<<<<

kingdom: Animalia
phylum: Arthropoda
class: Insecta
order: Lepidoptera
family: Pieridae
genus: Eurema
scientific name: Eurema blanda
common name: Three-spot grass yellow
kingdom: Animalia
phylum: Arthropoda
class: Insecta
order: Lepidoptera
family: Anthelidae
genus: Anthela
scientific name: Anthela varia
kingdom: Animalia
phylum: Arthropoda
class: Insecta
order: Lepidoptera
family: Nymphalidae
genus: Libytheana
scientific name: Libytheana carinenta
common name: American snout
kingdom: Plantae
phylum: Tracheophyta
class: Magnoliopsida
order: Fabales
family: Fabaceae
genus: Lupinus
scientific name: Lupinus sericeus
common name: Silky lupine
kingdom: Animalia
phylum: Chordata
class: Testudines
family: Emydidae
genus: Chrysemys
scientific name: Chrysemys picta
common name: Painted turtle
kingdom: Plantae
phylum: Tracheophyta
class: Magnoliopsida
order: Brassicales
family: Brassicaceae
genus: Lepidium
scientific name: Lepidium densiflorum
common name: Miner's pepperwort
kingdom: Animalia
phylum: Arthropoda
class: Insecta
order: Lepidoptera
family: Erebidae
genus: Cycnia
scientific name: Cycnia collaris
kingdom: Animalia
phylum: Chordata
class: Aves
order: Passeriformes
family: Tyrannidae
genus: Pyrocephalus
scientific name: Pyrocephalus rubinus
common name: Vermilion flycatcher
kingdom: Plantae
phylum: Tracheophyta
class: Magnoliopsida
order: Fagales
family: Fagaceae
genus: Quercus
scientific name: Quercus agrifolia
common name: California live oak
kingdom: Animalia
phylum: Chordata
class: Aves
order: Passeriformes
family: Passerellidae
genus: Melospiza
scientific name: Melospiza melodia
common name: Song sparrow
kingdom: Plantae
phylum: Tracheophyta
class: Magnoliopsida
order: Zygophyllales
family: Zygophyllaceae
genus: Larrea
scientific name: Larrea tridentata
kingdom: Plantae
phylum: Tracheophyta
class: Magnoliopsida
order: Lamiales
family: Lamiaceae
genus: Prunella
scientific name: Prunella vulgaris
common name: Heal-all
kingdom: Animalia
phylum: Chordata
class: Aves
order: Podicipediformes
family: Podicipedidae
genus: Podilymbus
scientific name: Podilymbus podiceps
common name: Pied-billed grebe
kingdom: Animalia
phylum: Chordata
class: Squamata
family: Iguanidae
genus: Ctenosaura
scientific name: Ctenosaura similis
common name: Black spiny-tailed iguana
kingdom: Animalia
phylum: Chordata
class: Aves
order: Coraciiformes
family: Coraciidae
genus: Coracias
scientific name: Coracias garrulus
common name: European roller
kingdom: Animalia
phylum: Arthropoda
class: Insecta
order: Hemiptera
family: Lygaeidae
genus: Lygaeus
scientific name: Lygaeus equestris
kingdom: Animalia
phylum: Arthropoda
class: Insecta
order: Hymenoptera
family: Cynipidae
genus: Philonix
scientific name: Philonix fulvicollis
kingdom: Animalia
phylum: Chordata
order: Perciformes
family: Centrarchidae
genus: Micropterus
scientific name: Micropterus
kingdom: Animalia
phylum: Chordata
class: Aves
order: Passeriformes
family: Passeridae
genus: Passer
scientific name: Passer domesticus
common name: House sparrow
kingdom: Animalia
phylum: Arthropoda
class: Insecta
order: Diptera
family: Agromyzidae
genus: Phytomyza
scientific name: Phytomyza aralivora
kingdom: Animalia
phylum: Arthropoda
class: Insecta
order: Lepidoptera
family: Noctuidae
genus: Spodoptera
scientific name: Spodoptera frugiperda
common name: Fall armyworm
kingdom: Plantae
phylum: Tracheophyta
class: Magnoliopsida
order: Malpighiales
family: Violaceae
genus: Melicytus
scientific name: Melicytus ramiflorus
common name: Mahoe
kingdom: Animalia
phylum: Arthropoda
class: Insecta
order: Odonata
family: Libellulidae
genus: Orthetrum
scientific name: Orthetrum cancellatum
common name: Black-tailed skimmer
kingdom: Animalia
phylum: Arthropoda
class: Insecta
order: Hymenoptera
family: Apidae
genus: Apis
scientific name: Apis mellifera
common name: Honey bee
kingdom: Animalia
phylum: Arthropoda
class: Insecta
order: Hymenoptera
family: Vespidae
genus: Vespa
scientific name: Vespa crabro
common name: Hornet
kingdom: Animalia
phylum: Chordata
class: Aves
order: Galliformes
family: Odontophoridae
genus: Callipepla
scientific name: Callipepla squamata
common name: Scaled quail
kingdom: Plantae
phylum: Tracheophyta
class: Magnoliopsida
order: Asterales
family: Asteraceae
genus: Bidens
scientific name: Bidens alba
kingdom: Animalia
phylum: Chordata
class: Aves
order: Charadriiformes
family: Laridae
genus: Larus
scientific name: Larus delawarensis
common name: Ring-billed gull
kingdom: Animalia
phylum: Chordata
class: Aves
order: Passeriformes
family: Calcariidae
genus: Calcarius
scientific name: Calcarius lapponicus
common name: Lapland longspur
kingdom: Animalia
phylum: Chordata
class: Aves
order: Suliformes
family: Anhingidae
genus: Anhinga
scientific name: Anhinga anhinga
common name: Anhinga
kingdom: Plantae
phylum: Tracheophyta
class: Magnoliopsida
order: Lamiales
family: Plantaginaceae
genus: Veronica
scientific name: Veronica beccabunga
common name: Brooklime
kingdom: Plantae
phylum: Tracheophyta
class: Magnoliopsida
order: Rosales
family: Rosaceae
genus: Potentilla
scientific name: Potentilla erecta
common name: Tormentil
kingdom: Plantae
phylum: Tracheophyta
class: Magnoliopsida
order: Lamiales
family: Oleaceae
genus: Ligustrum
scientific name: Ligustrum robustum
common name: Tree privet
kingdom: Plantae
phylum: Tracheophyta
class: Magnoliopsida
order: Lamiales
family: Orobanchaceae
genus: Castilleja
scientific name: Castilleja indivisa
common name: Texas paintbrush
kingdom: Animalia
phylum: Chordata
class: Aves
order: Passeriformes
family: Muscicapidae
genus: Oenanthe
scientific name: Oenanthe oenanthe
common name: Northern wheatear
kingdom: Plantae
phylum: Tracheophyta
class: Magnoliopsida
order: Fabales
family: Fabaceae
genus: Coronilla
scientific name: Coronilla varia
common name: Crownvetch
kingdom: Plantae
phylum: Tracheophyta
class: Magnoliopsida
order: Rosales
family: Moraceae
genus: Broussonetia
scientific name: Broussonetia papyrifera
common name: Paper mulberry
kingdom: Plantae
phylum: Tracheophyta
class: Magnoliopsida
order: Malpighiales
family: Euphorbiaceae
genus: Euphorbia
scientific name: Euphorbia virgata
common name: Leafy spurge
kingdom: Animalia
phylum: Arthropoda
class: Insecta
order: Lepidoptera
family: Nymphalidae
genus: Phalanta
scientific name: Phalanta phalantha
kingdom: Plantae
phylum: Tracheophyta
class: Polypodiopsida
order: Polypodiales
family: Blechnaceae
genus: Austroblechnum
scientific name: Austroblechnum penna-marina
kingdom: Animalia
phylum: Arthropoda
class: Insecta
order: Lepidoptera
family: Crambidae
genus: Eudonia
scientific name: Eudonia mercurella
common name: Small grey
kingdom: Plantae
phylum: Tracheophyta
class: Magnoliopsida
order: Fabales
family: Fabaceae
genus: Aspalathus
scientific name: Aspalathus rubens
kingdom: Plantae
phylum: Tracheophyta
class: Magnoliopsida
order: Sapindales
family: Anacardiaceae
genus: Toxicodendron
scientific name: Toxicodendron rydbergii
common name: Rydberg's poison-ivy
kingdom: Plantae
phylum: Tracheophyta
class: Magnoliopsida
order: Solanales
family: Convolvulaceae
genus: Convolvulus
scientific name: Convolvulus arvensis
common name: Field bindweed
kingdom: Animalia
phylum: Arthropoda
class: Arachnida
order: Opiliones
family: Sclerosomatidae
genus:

>>>>

# WHAT THIS TASK INVOLVES:
Starting at the line that has "scientific name: Cycnia collaris" and stopping after the line that has "common name: California live oak", write those lines out again with "common name" renamed to "vernacular name" and everything else left as it is. Give only those lines.

# OUTPUT OF THE TASK:
scientific name: Cycnia collaris
kingdom: Animalia
phylum: Chordata
class: Aves
order: Passeriformes
family: Tyrannidae
genus: Pyrocephalus
scientific name: Pyrocephalus rubinus
vernacular name: Vermilion flycatcher
kingdom: Plantae
phylum: Tracheophyta
class: Magnoliopsida
order: Fagales
family: Fagaceae
genus: Quercus
scientific name: Quercus agrifolia
vernacular name: California live oak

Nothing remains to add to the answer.